▶ Exercise
Copy out every line below without changing a single character.

====== Given data ======

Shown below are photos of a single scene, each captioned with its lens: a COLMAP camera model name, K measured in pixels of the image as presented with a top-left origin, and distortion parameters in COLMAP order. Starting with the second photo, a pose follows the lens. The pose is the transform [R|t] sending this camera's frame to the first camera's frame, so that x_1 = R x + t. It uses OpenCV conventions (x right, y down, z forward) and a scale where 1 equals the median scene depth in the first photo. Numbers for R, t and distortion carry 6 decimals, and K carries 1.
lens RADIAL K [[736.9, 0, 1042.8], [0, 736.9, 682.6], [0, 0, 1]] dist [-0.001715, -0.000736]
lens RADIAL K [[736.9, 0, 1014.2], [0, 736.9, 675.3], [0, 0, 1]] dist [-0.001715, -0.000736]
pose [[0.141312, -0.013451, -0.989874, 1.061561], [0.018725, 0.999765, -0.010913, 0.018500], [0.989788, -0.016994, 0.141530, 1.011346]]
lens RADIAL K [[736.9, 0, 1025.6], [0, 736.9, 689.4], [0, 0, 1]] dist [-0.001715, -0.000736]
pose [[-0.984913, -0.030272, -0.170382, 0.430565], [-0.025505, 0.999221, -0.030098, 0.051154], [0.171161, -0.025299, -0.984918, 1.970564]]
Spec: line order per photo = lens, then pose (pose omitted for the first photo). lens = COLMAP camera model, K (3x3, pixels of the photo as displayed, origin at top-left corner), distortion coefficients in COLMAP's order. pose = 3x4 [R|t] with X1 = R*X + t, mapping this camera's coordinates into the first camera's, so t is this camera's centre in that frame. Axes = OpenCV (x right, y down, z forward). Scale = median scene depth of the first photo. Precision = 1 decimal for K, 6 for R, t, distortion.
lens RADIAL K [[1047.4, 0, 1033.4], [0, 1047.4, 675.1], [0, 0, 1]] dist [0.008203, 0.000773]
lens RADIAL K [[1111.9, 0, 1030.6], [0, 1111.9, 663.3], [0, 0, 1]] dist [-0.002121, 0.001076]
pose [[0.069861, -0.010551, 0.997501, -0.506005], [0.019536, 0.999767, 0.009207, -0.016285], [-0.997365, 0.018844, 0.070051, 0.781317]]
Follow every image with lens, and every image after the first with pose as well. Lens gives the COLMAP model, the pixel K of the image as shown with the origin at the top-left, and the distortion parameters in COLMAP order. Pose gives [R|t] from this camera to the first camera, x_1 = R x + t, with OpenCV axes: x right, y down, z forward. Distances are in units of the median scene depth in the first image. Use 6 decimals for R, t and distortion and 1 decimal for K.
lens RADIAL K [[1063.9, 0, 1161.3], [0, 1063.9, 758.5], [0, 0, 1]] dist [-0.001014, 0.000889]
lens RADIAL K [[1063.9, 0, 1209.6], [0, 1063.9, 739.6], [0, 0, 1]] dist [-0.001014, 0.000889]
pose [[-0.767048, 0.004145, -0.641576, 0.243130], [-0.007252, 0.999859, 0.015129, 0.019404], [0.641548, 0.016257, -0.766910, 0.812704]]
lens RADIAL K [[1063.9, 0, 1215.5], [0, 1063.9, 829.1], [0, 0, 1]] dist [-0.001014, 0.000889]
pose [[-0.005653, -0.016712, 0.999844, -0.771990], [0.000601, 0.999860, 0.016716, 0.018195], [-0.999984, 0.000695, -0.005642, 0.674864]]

======

▶ Solution to the problem
Shown below are photos of a single scene, each captioned with its lens: a COLMAP camera model name, K measured in pixels of the image as presented with a top-left origin, and distortion parameters in COLMAP order. Starting with the second photo, a pose follows the lens. The pose is the transform [R|t] sending this camera's frame to the first camera's frame, so that x_1 = R x + t. It uses OpenCV conventions (x right, y down, z forward) and a scale where 1 equals the median scene depth in the first photo. Numbers for R, t and distortion carry 6 decimals, and K carries 1.
lens RADIAL K [[736.9, 0, 1042.8], [0, 736.9, 682.6], [0, 0, 1]] dist [-0.001715, -0.000736]
lens RADIAL K [[736.9, 0, 1014.2], [0, 736.9, 675.3], [0, 0, 1]] dist [-0.001715, -0.000736]
pose [[0.141312, -0.013451, -0.989874, 1.061561], [0.018725, 0.999765, -0.010913, 0.018500], [0.989788, -0.016994, 0.141530, 1.011346]]
lens RADIAL K [[736.9, 0, 1025.6], [0, 736.9, 689.4], [0, 0, 1]] dist [-0.001715, -0.000736]
pose [[-0.984913, -0.030272, -0.170382, 0.430565], [-0.025505, 0.999221, -0.030098, 0.051154], [0.171161, -0.025299, -0.984918, 1.970564]]
Spec: line order per photo = lens, then pose (pose omitted for the first photo). lens = COLMAP camera model, K (3x3, pixels of the photo as displayed, origin at top-left corner), distortion coefficients in COLMAP's order. pose = 3x4 [R|t] with X1 = R*X + t, mapping this camera's coordinates into the first camera's, so t is this camera's centre in that frame. Axes = OpenCV (x right, y down, z forward). Scale = median scene depth of the first photo. Precision = 1 decimal for K, 6 for R, t, distortion.
lens RADIAL K [[1047.4, 0, 1033.4], [0, 1047.4, 675.1], [0, 0, 1]] dist [0.008203, 0.000773]
lens RADIAL K [[1111.9, 0, 1030.6], [0, 1111.9, 663.3], [0, 0, 1]] dist [-0.002121, 0.001076]
pose [[0.069861, -0.010551, 0.997501, -0.506005], [0.019536, 0.999767, 0.009207, -0.016285], [-0.997365, 0.018844, 0.070051, 0.781317]]
Follow every image with lens, and every image after the first with pose as well. Lens gives the COLMAP model, the pixel K of the image as shown with the origin at the top-left, and the distortion parameters in COLMAP order. Pose gives [R|t] from this camera to the first camera, x_1 = R x + t, with OpenCV axes: x right, y down, z forward. Distances are in units of the median scene depth in the first image. Use 6 decimals for R, t and distortion and 1 decimal for K.
lens RADIAL K [[1063.9, 0, 1161.3], [0, 1063.9, 758.5], [0, 0, 1]] dist [-0.001014, 0.000889]
lens RADIAL K [[1063.9, 0, 1209.6], [0, 1063.9, 739.6], [0, 0, 1]] dist [-0.001014, 0.000889]
pose [[-0.767048, 0.004145, -0.641576, 0.243130], [-0.007252, 0.999859, 0.015129, 0.019404], [0.641548, 0.016257, -0.766910, 0.812704]]
lens RADIAL K [[1063.9, 0, 1215.5], [0, 1063.9, 829.1], [0, 0, 1]] dist [-0.001014, 0.000889]
pose [[-0.005653, -0.016712, 0.999844, -0.771990], [0.000601, 0.999860, 0.016716, 0.018195], [-0.999984, 0.000695, -0.005642, 0.674864]]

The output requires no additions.